▶ **SOURCE EXCERPT**:

════════════════════

# General > General Guns & Ammo >  .327 Federal Magnum in a levergun...Finally!

## alaskabushman

I dont know how many of you guys are aware of the .327 Federal Mag, but its one of my favorites. Yes, a niche cartridge for sure, but in my Single Seven I can carry 7 shots of a well designed powerful magnum that does all I need. All in a package that's small and way more portable than a full sized Blackhawk. 
Fans of the .327 have been clamoring for a rifle so chambered, but until now no one has delivered. Ruger isn't in the lever game anymore, although a .327 version of their .357 bolt gun would be fabulous. Marlin will never do it unless Remington get their act together. that pretty much leaves Rossi and Winchester. Winchester would probably never do something so low-brow, not that I could afford one if they did. Rossi could do it, and I'd buy one if the quality was good. 
Then there's Henry. I'm not a big Henry fan (never fired one before), but those that use Henry's generally like them. I like a loading gate, but since this is likely to be my one shot at getting a companion gun to my Single Seven, I am willing to lay out the cash.

http://www.thefirearmblog.com/blog/2...magnum-rifles/

----------


## hunter63

I have heard and seen them and seems to make sense in a small frame revolver.

But I guess I don't know what "niche" rifle would fill?........

----------


## randyt

> I have heard and seen them and seems to make sense in a small frame revolver.
> 
> But I guess I don't know what "niche" rifle would fill?........


the just because niche

----------


## kyratshooter

The "Oh S%&T I wish I had brought a bigger rifle!" niche?

I really should not say that because it would make a real good bump in the dark varmint gun with a light and red dot for chicken protection.  Would probably make a good squirrel gun too.

I will probably never buy a Henry.  Not my cup of tea.

----------


## randyt

I don't particularly care for a rifle in a handgun cartridge, if I'm going to lug a rifle around I want it to pack a punch. To each their own though.

════════════════════

▶ **WRITTEN TASKS**:
**A.** Summarize the forum thread about a .327 Federal Magnum lever rifle in two sentences.
**B.** Continue the forum thread about a .327 Federal Magnum lever rifle, starting after the last reply shown.

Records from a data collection
════════════════════

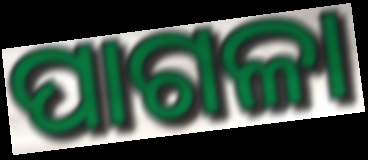
ପାଗଳାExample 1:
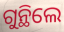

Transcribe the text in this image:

ଗୁନ୍ଥିଲେ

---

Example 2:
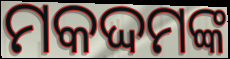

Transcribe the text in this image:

ମକଦ୍ଦମଙ୍କ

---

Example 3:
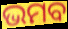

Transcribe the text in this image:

ଭମବ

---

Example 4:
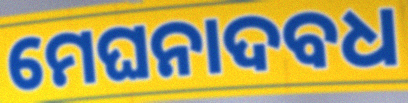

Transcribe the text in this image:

ମେଘନାଦବଧ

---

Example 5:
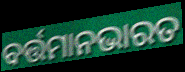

════════════════════

▶ **ANSWERS TO THE EXERCISES**:
**A.** The first poster, who carries a .327 Federal Magnum in a Single Seven, says fans have long wanted a rifle in that cartridge and is willing to pay for a Henry as a companion gun despite not being a Henry fan. Other posters question what niche such a rifle would fill, with one suggesting it could make a good night varmint gun or squirrel gun and another preferring a rifle that packs more punch than a handgun cartridge.

**B.**
----------


## alaskabushman

If I am going hunting, I definitely want a more powerful rifle. There are times though, when I want something handy while in the woods or beach combing. I admit that the usefulness of pistol cartridges in longer barrels is a game of diminishing returns. The main perk is only needing to carry one cartridge. As far as "enough gun" goes I am pretty confident that the .327 would do all I need. Black Bears are never a problem for me (no Grizzly's here), and if wolves become an issue the .327 would be dynamite for them. Our small framed Sitka Blacktail go down easy from the .327. How do I know? I've done it with my Single Seven. 
For me the .327 is a peach to reload, the bullets are easy to cast, or cheap to buy. I also load .32 S&W long, which I can load super cheap, and have a good plinking/small game load. Both rounds just sip the powder.

----------


## hunter63

> I don't particularly care for a rifle in a handgun cartridge, if I'm going to lug a rifle around I want it to pack a punch. To each their own though.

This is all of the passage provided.